START Exercise data

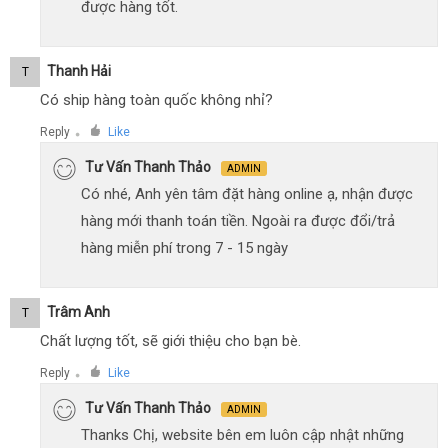
được hàng tốt.
Thanh Hải
T
Có ship hàng toàn quốc không nhỉ?
Reply
Like
●
Tư Vấn Thanh Thảo
ADMIN
Có nhé, Anh yên tâm đặt hàng online ạ, nhận được
hàng mới thanh toán tiền. Ngoài ra được đổi/trả
hàng miễn phí trong 7 - 15 ngày
Trâm Anh
T
Chất lượng tốt, sẽ giới thiệu cho bạn bè.
Reply
Like
●
Tư Vấn Thanh Thảo
ADMIN
Thanks Chị, website bên em luôn cập nhật những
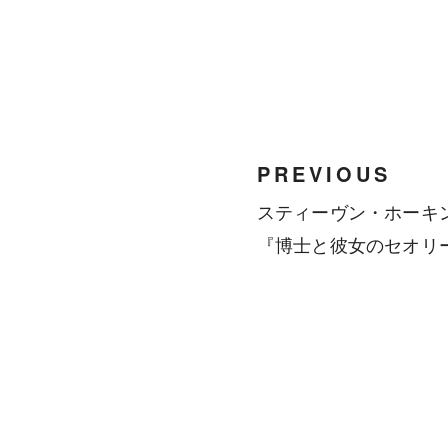
PREVIOUS
スティーヴン・ホーキ
『博士と彼女のセオリ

END Exercise data

**What to work on**
Lay out the text read from all the records as a JSON list of strings, one string per line, with blank lines left out. Don't include the pictures in the answer.

**Solution**
[
  "được hàng tốt.",
  "Thanh Hải",
  "T",
  "Có ship hàng toàn quốc không nhỉ?",
  "Reply",
  "Like",
  "●",
  "Tư Vấn Thanh Thảo",
  "ADMIN",
  "Có nhé, Anh yên tâm đặt hàng online ạ, nhận được",
  "hàng mới thanh toán tiền. Ngoài ra được đổi/trả",
  "hàng miễn phí trong 7 - 15 ngày",
  "Trâm Anh",
  "T",
  "Chất lượng tốt, sẽ giới thiệu cho bạn bè.",
  "Reply",
  "Like",
  "●",
  "Tư Vấn Thanh Thảo",
  "ADMIN",
  "Thanks Chị, website bên em luôn cập nhật những",
  "PREVIOUS",
  "スティーヴン・ホーキ",
  "『博士と彼女のセオリ"
]